§ Exercise objective
Each record that comes next should be output exactly; pictures do not belong in the copy.

----- Data supplied

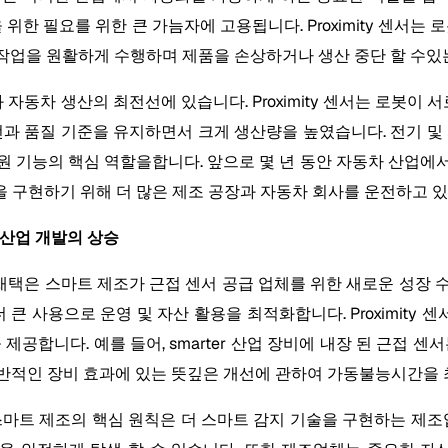
정을 위한 필요를 위한 큰 가늠자에 고용됩니다. Proximity 센서
장 작업을 원활하게 수행하며 제품을 손상하거나 생산 중단 할 수있
봇과 자동차 생산의 최전선에 있습니다. Proximity 센서는 로봇이
전과 품질 기준을 유지하면서 크게 생산량을 높였습니다. 전기 및
 지원 기능의 핵심 역할을합니다. 앞으로 몇 년 동안 자동차 산업
 구현하기 위해 더 많은 제조 공장과 자동차 회사를 운전하고 있
es 산업 개발의 상승
0 관행의 광범위한 채택은 스마트 제조가 근접 센서 공급 업체를 위한 새
큰 사용으로 운영 및 자산 활용을 최적화합니다. Proximity 
제공합니다. 예를 들어, smarter 산업 장비에 내장 된 근접 
전반적인 장비 효과에 있는 뜻깊은 개선에 관하여 가동불능시간을
트 제조의 핵심 원칙은 더 스마트 감지 기술을 구현하는 제조업체입니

----------

§ Task result
정을 위한 필요를 위한 큰 가늠자에 고용됩니다. Proximity 센서
장 작업을 원활하게 수행하며 제품을 손상하거나 생산 중단 할 수있
봇과 자동차 생산의 최전선에 있습니다. Proximity 센서는 로봇이
전과 품질 기준을 유지하면서 크게 생산량을 높였습니다. 전기 및
 지원 기능의 핵심 역할을합니다. 앞으로 몇 년 동안 자동차 산업
 구현하기 위해 더 많은 제조 공장과 자동차 회사를 운전하고 있
es 산업 개발의 상승
0 관행의 광범위한 채택은 스마트 제조가 근접 센서 공급 업체를 위한 새
큰 사용으로 운영 및 자산 활용을 최적화합니다. Proximity 
제공합니다. 예를 들어, smarter 산업 장비에 내장 된 근접 
전반적인 장비 효과에 있는 뜻깊은 개선에 관하여 가동불능시간을
트 제조의 핵심 원칙은 더 스마트 감지 기술을 구현하는 제조업체입니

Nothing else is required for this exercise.